You'll Dream About What It's Like To Have A "Normal" Pregnancy
While you’ll do your best to remind yourself that everyone has their own set of challenges, you’ll find yourself wondering what it’s like not to need progesterone shots or weekly ultrasounds or have a constant cloud of fear looming over you and your baby at all times. You’ll wish as hard as you can to just have one day where you don’t have to be terrified that a few kicks mean your baby is actually in distress, or worse. Hang in there, moms.
You'll Push For Potentially Unnecessary And Invasive Tests In Hopes (And Fear) Of Finding (And Beating) Any Potential Problems
Many loss mothers I’ve met have told me that they requested extensive genetic testing and had amniocentesis performed in order to rule out certain conditions, though no previous blood work had even hinted there might be an issue.
Other moms, myself included, were adamant about receiving weekly ultrasounds just to make sure everything was OK with baby, placenta, and cervix. High risk moms-to-be will always imagine the worst, but they will also remain hopeful that their hyper-vigilance over their future baby will potentially save their life.
You'll Doubt Your Healthcare Provider At One Point Or Another
No matter how great your doctor is, or how understanding your midwife may be, you;ll disagree about something, at some point, with them. You’ll be the patient that everyone in the doctor’s office knows on a first name basis, thanks to all the calls you make and messages you leave. You might even switch providers at some point in your pregnancy. Second and third opinions aren’t rare to seek for high-risk mothers.
Try to keep in mind these people usually do have the best in mind for you and your baby.
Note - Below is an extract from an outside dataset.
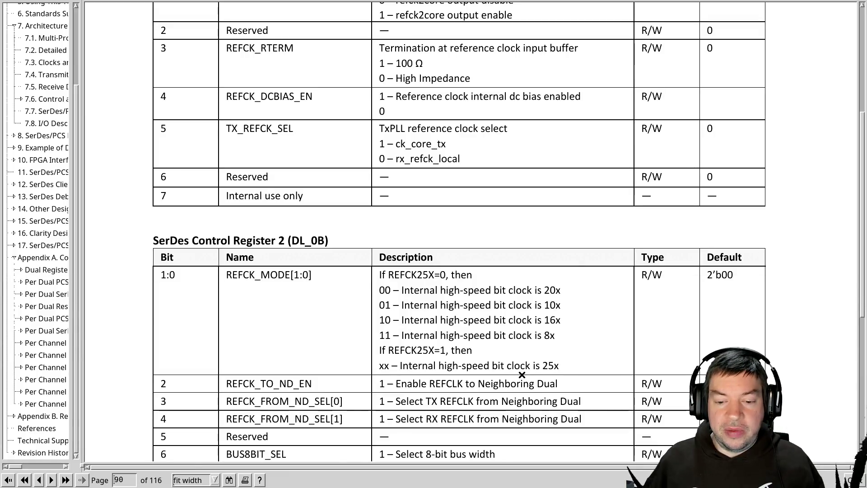
scroll(540, 370, down, 2)
scroll(474, 380, down, 1)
You Try Not To Picture What Your Baby Will Be Like, But You'll Do It Anyway
High-risk pregnancies carry the very real possibility of missing out on your child’s entire future. As a result, you’ll do your best at first to try and not imagine what their birth will be like, or their first birthday, the first time they walk and talk, or their first day of school. You’ll work hard to ignore all those images of future snuggles and bedtime books and holidays because potentially losing that reality is just too damn painful.
Then, of course, you’ll picture it anyway, because not envisioning a future somehow only feels worse, like not picturing it means it really won’t happen.